§ TEXT SEGMENT:
The Leela Group
- Company type: Private
- Industry: Hospitality; Tourism; Fashion; Real estate;
- Founded: 1981; 45 years ago
- Founder: C. P. Krishnan Nair
- Headquarters: India
- Key people: C. P. Krishnan Nair (Founder); Vivek Nair (Chairman); Dinesh Nair (Co-Chairman);
- Website: http://www.theleela.com/

= The Leela Group =

Indian conglomerate

The Leela Group is an Indian business conglomerate founded by Chittarath Poovakkatt Krishnan Nair in 1981, and named after his wife. The hotel division, The Leela Palaces, Hotels and Resorts, is its most well known. It describes itself as involved in: "hotel and resort properties; IT and business parks; as well as, real estate development". Its headquarters are in India.

The company consists (at least) of the following divisions:
1. Hotel Leelaventure Ltd.

§ TASK DESCRIPTION:
Copy the part of the text on The Leela Group word for word, starting at "The Leela Group is" and ending at "are in India.". The listing after this has nothing to do with the work here.

§ DATA SECTION:
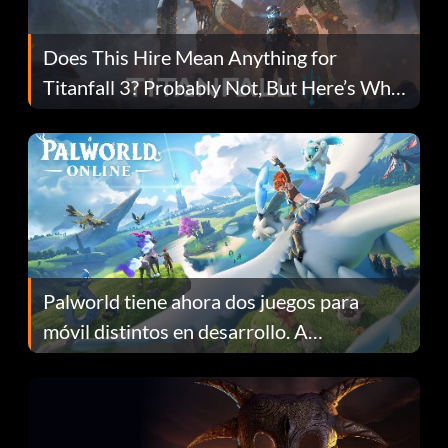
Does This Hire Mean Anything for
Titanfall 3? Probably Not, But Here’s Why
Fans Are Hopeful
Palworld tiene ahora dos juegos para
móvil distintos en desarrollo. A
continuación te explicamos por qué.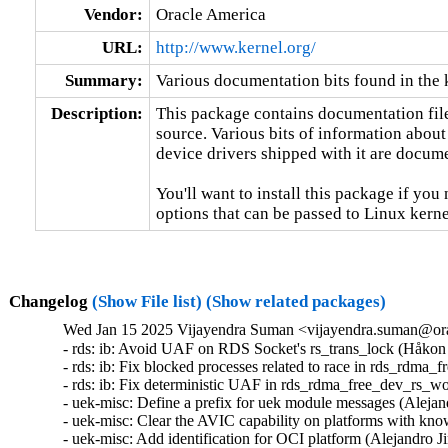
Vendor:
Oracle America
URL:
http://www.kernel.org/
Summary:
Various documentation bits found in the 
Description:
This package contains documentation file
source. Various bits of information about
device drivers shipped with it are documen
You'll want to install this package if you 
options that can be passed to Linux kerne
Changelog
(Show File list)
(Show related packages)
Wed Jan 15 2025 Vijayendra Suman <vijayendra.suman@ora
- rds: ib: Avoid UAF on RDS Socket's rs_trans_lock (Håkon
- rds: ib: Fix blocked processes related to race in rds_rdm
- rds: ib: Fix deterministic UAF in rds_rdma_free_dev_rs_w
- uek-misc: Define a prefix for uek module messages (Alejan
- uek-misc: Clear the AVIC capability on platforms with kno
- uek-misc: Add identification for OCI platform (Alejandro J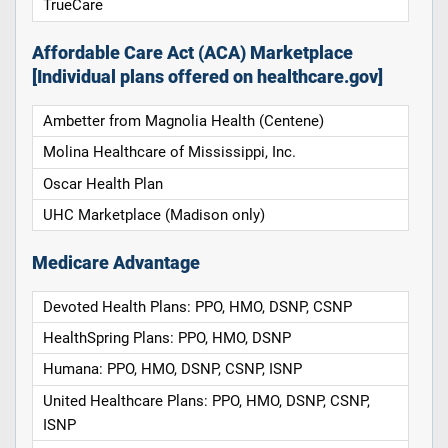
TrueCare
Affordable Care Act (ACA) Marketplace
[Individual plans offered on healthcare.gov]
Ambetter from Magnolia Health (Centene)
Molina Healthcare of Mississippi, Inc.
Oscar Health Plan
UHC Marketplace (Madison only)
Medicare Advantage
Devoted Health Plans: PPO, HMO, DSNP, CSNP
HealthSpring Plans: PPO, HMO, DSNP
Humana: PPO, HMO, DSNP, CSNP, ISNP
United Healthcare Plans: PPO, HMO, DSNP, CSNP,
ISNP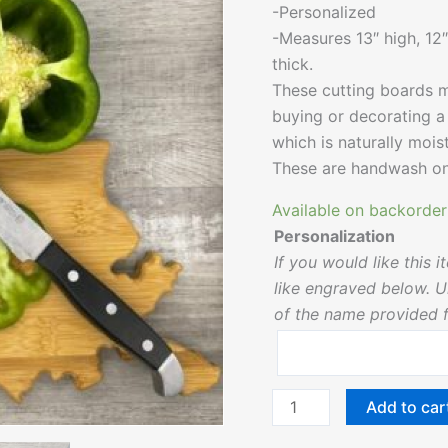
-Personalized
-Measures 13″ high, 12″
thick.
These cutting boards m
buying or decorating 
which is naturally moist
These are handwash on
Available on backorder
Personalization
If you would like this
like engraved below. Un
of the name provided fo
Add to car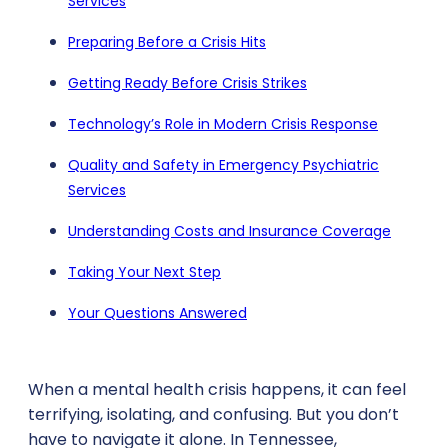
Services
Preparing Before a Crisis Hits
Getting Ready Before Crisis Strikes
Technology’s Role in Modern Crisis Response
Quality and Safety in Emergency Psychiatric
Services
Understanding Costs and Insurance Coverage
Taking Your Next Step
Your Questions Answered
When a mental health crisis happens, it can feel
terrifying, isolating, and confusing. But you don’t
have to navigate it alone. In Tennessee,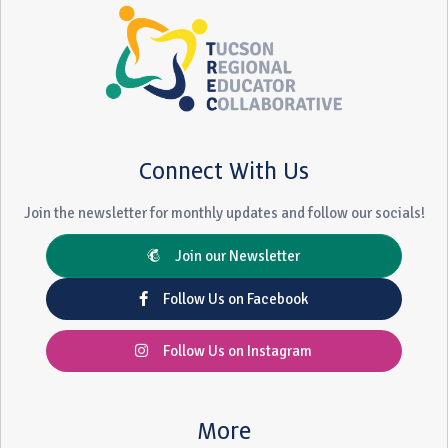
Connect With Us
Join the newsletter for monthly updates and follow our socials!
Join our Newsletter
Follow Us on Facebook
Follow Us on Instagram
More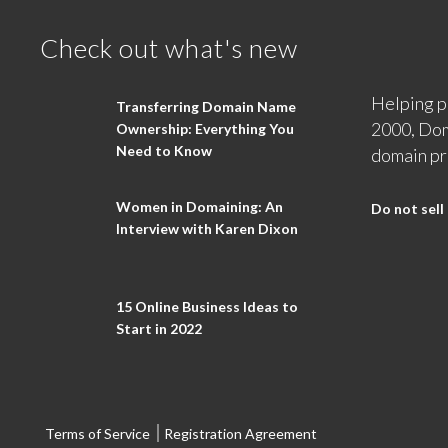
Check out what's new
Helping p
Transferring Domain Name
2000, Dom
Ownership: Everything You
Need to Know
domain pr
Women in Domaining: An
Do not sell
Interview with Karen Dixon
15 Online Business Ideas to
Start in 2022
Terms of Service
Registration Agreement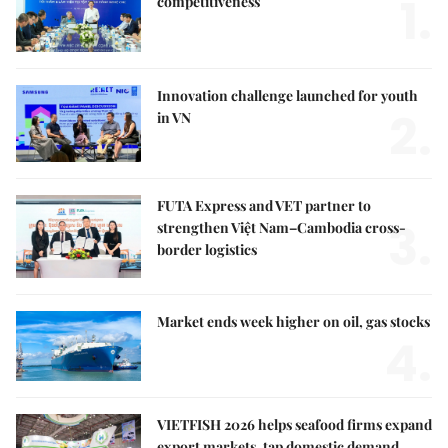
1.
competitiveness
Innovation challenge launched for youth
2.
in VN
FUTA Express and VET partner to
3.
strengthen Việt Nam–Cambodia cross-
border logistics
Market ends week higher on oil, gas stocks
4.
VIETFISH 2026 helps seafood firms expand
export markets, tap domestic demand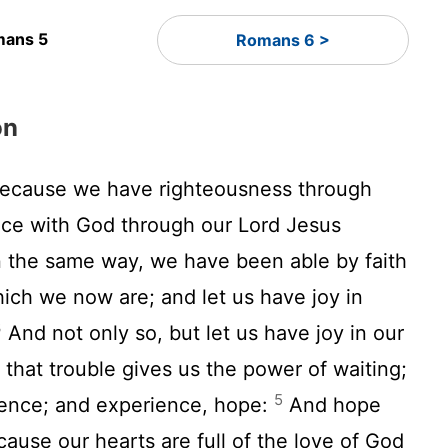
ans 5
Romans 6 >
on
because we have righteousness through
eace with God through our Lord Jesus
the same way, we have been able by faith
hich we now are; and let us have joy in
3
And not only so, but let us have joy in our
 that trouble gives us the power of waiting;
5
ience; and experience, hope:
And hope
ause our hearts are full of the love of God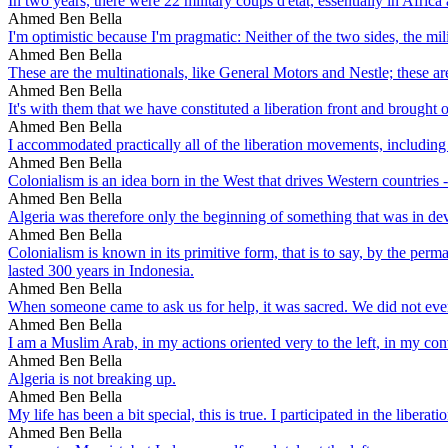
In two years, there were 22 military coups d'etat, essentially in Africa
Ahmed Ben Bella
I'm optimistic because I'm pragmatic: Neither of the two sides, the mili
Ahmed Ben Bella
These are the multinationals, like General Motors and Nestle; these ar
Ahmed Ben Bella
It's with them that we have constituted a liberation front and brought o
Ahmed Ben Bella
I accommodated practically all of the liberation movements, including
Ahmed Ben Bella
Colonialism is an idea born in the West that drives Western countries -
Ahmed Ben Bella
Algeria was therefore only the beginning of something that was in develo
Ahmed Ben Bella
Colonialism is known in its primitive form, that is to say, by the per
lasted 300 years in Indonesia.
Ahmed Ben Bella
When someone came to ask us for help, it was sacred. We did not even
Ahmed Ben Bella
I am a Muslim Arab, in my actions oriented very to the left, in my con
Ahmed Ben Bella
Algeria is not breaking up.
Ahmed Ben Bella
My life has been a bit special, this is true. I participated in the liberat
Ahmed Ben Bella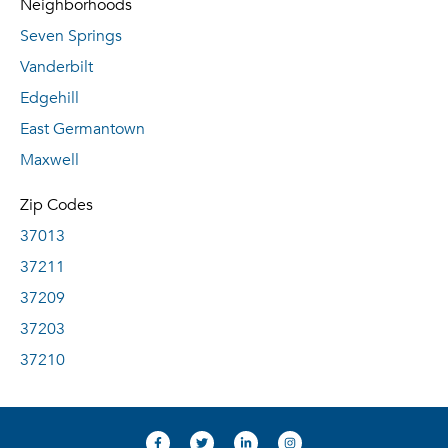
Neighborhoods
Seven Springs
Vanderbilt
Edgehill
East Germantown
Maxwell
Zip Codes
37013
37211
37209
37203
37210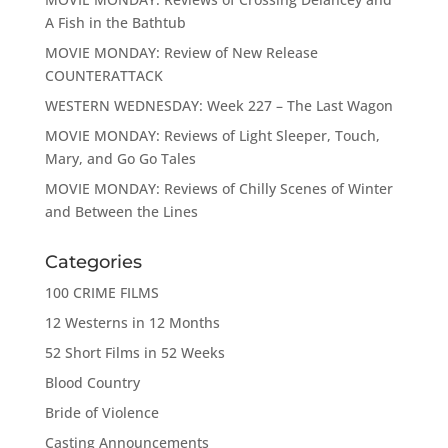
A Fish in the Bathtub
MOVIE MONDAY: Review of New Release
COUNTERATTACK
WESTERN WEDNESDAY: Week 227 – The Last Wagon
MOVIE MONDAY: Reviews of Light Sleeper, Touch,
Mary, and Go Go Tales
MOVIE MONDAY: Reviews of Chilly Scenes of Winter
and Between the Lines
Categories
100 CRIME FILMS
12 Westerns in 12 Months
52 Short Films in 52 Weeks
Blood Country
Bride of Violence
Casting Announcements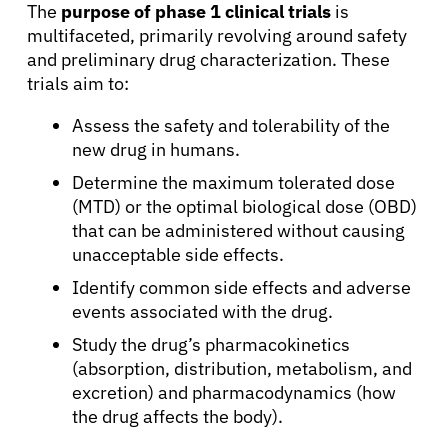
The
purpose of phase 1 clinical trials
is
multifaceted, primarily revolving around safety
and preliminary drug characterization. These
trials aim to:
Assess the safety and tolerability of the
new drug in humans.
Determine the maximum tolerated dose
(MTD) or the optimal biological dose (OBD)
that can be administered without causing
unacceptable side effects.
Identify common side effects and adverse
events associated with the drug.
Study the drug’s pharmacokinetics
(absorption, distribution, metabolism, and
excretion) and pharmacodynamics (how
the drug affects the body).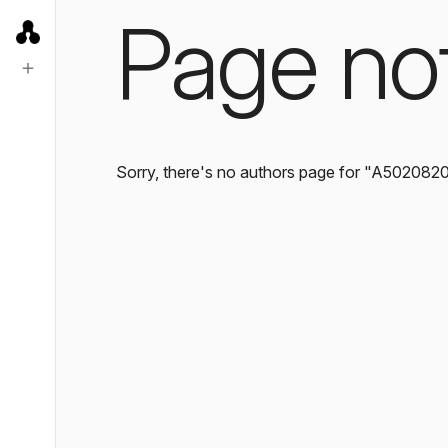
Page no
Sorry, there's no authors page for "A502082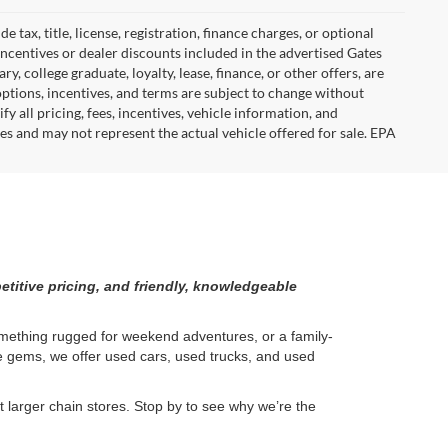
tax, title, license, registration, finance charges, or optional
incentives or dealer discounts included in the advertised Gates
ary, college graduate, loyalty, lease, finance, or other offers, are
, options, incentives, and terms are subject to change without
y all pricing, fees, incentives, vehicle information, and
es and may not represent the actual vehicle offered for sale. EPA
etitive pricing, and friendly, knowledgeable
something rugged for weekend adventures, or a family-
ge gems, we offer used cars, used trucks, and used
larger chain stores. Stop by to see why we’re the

§ ANSWER TO THIS PROBLEM:
The Leela Group is an Indian business conglomerate founded by Chittarath Poovakkatt Krishnan Nair in 1981, and named after his wife. The hotel division, The Leela Palaces, Hotels and Resorts, is its most well known. It describes itself as involved in: "hotel and resort properties; IT and business parks; as well as, real estate development". Its headquarters are in India.